In de toezichtvisie Inspectie voor de Gezondheidszorg (IGZ)1 die ik u, mede namens de Staatssecretaris van Volksgezondheid, Welzijn en Sport, op 31 januari jongstleden zond, heb ik aangegeven wat dit kabinet van de IGZ verwacht. Om zeker te zijn dat de IGZ aan de nieuwe eisen en verwachtingen kan voldoen heb ik een onderzoek naar de IGZ aangekondigd. Met deze brief licht ik u nader in over dit onderzoek.

Van de IGZ als een moderne handhavingsorganisatie verwacht ik onder meer een organisatie die de patiënt en cliënt serieus neemt. Bij haar handelen houdt zij optimaal rekening met de kwetsbaarheid van patiënten en cliënten en hun afhankelijkheid van de zorgaanbieder. De IGZ investeert in de toekomst fors in het beter betrekken en goed omgaan met burgers, patiënten en cliënten. Dit betekent bijvoorbeeld dat de IGZ mensen met een melding adequaat en empathisch te woord staat, hen op de hoogte houdt van het verloop van het onderzoek en de uitkomst ervan.

De burger kan met zijn klacht terecht bij de zorgaanbieder. Dit past binnen de primaire verantwoordelijkheid van de zorgaanbieder voor verantwoorde zorg en is vastgelegd in het klachtrecht voor de zorg. Daarnaast staat ook de weg open naar de geschillencommissie, de tuchtrechter, civiele rechter en strafrechter. Patiënten of hun familieleden en zorgverleners die een melding doen bij de IGZ (voor zorgverleners is dit verplicht), moeten weten wat zij van de IGZ kunnen verwachten en wat niet. In dat laatste geval moeten ze door de IGZ adequaat worden doorgeleid naar de juiste instantie. Van groot belang is dat iemand met een klacht niet van het kastje naar de muur wordt gestuurd.

De IGZ dient daadkrachtig en proactief te zijn. Meldingen dient zij vlot af te handelen. Daarvoor is in de nieuwe toezichtvisie IGZ van januari jongstleden een nieuwe norm aangekondigd: binnen de termijn van één jaar dienen meldingen door de IGZ te zijn afgehandeld. Hierbij geldt het «pas toe of leg uit-principe». De IGZ moet bij overschrijding beargumenteren waarom wordt overschreden. Daarvoor kan vanuit zorgvuldigheidsoogpunt overigens goede reden zijn. De IGZ zal dat dan ook moeten onderbouwen.
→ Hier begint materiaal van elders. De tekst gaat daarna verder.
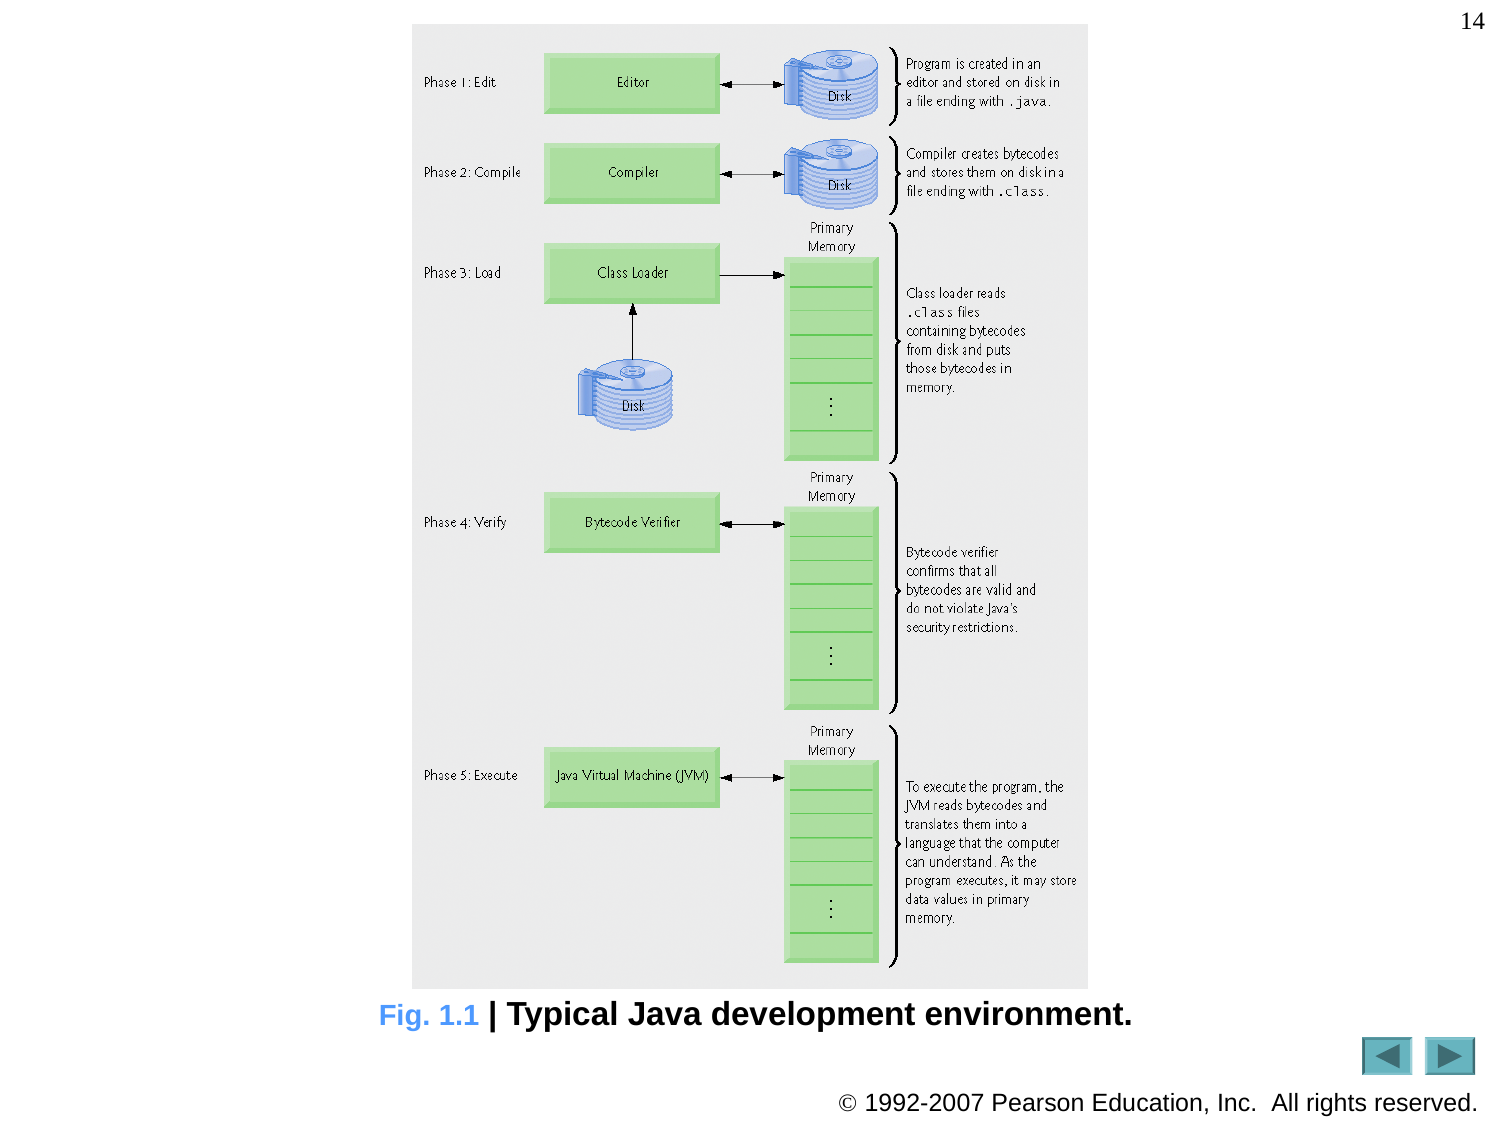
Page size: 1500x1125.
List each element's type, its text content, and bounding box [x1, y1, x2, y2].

picture [412, 24, 1088, 990]
title Fig. 1.1 | Typical Java development environment. [249, 975, 1263, 1063]
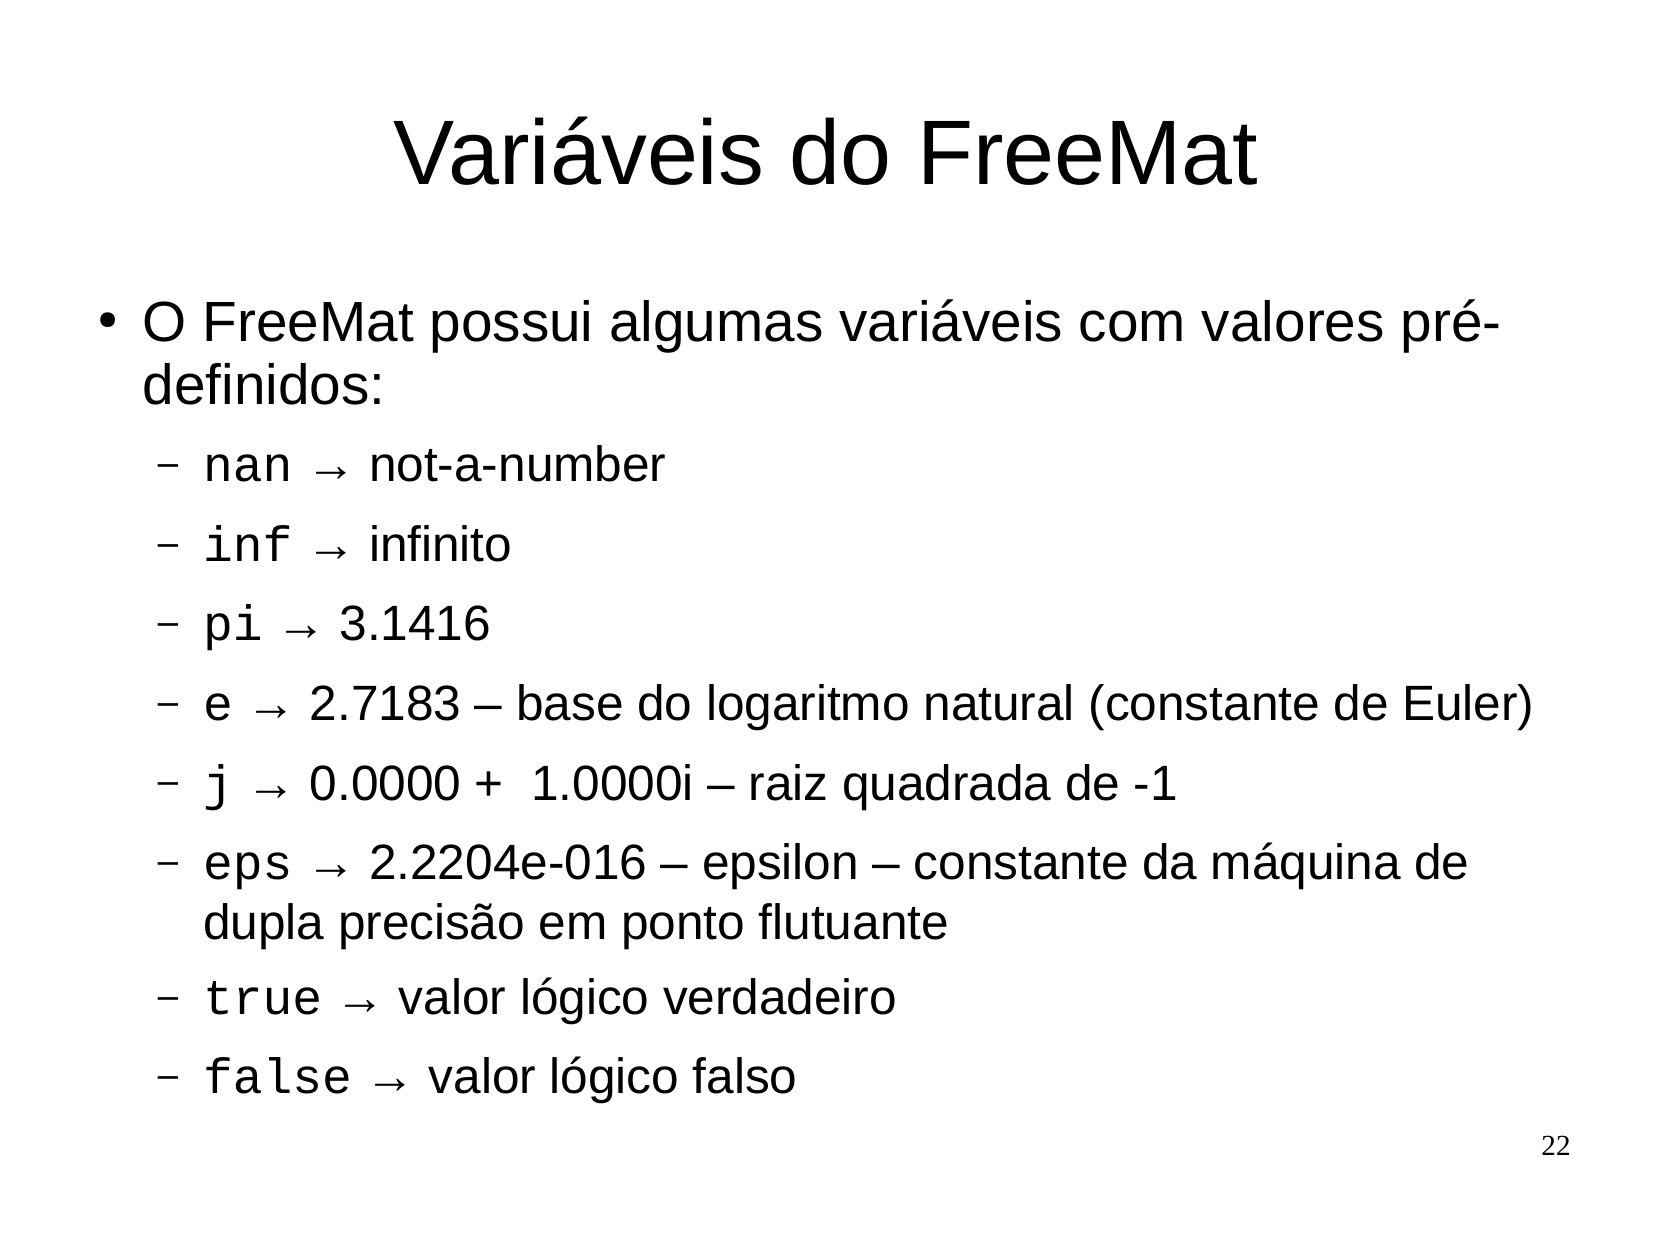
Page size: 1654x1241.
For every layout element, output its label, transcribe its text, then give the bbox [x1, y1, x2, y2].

title Variáveis do FreeMat [82, 49, 1571, 257]
list O FreeMat possui algumas variáveis com valores pré-definidos: nan → not-a-number inf → infinito pi → 3.1416 e → 2.7183 – base do logaritmo natural (constante de Euler) j → 0.0000 + 1.0000i – raiz quadrada de -1 eps → 2.2204e-016 – epsilon – constante da máquina de dupla precisão em ponto flutuante true → valor lógico verdadeiro false → valor lógico falso [82, 290, 1571, 1123]
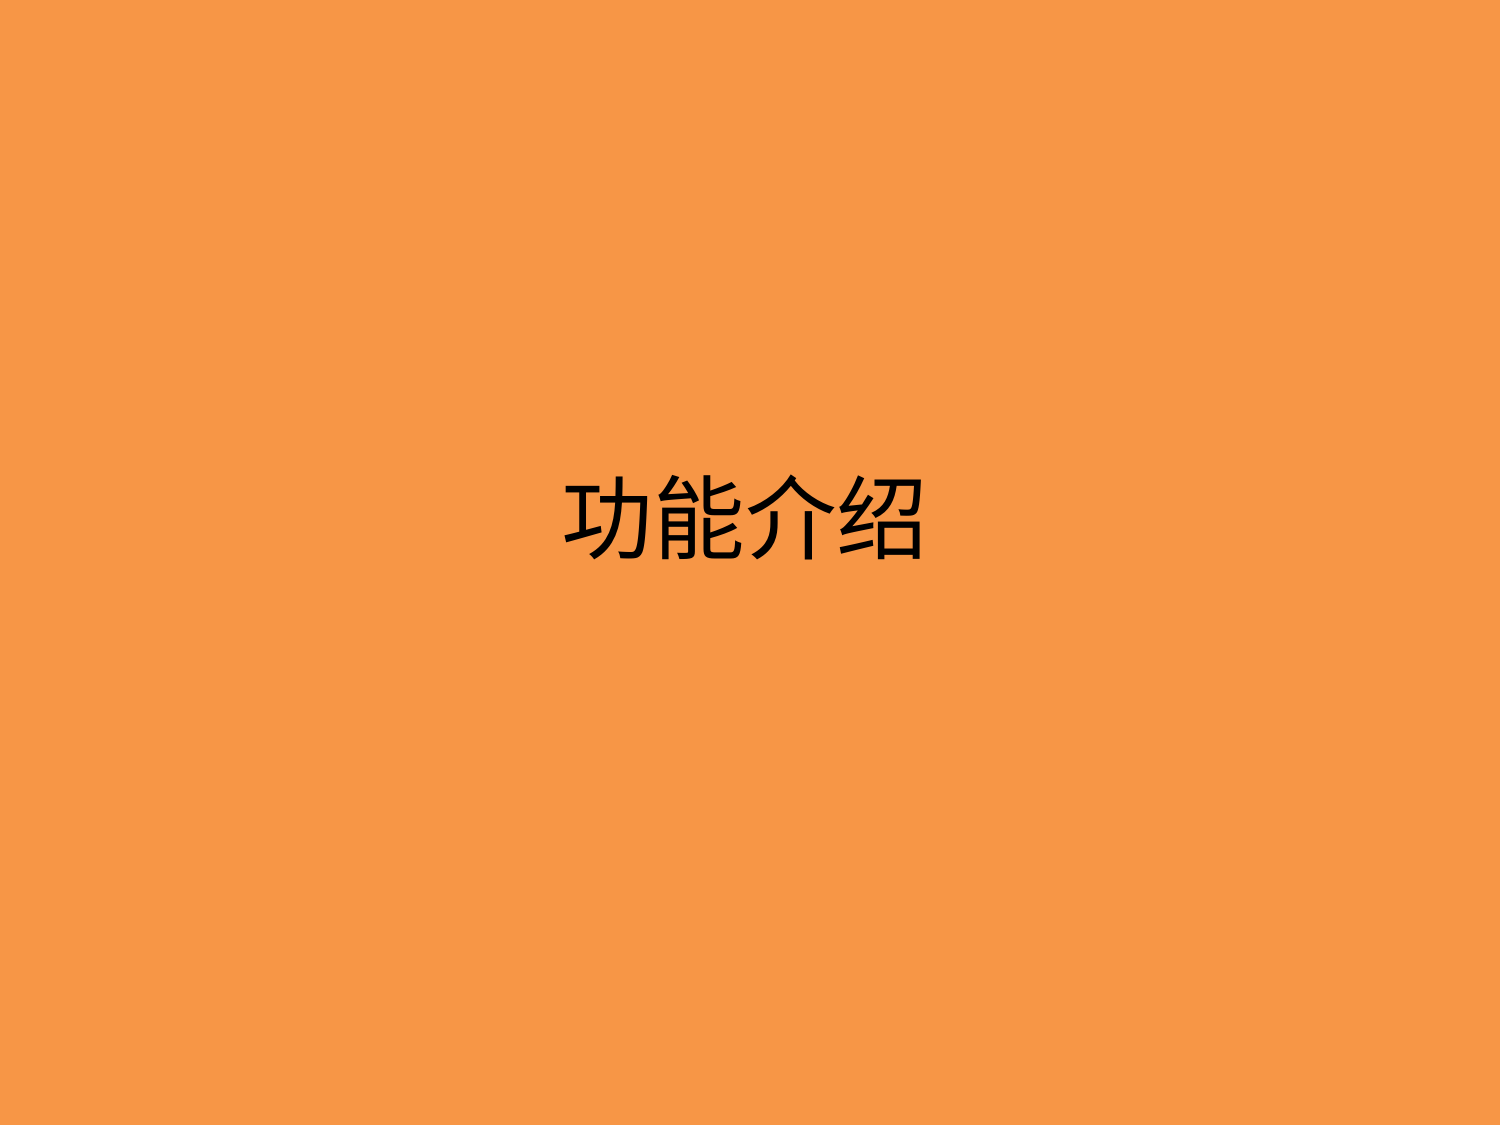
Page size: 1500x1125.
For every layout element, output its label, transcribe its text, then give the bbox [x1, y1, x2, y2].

title 功能介绍 [70, 421, 1421, 610]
Na afhandeling van de melding zelf door de IGZ kan overigens bijvoorbeeld de (tucht)rechter of de geschillencommissie nog in beeld komen.

Organisatie onderzoek

Met het onderzoek naar de IGZ, dat ik begin dit jaar heb aangekondigd, laat ik de organisatie doorlichten om na te gaan of de organisatie van de IGZ robuust genoeg is om de toezichtvisie, met daarin nieuwe normen en eisen, uit te voeren en of de processen en systemen hierop voldoende zijn berekend. De Nationale ombudsman heeft over wat een burger nu eigenlijk mag en kan verwachten van de IGZ behartigenswaardige woorden gesproken, die zeer waardevol zijn bij de stappen die de IGZ op dit vlak zal moeten nemen. De signalen die we ontvangen wijzen erop dat hier nog een weg te gaan is voor de IGZ. De signalering van de Nationale ombudsman zal dan ook worden betrokken bij het onderzoek naar de IGZ. Onderzoek naar de IGZ zal de omslag naar een moderne handhavingsorganisatie moeten ondersteunen. Ik heb al eerder aan de Kamer laten weten dat hieruit ook kan blijken dat er extra inspanningen nodig kunnen zijn, financieel of anderszins.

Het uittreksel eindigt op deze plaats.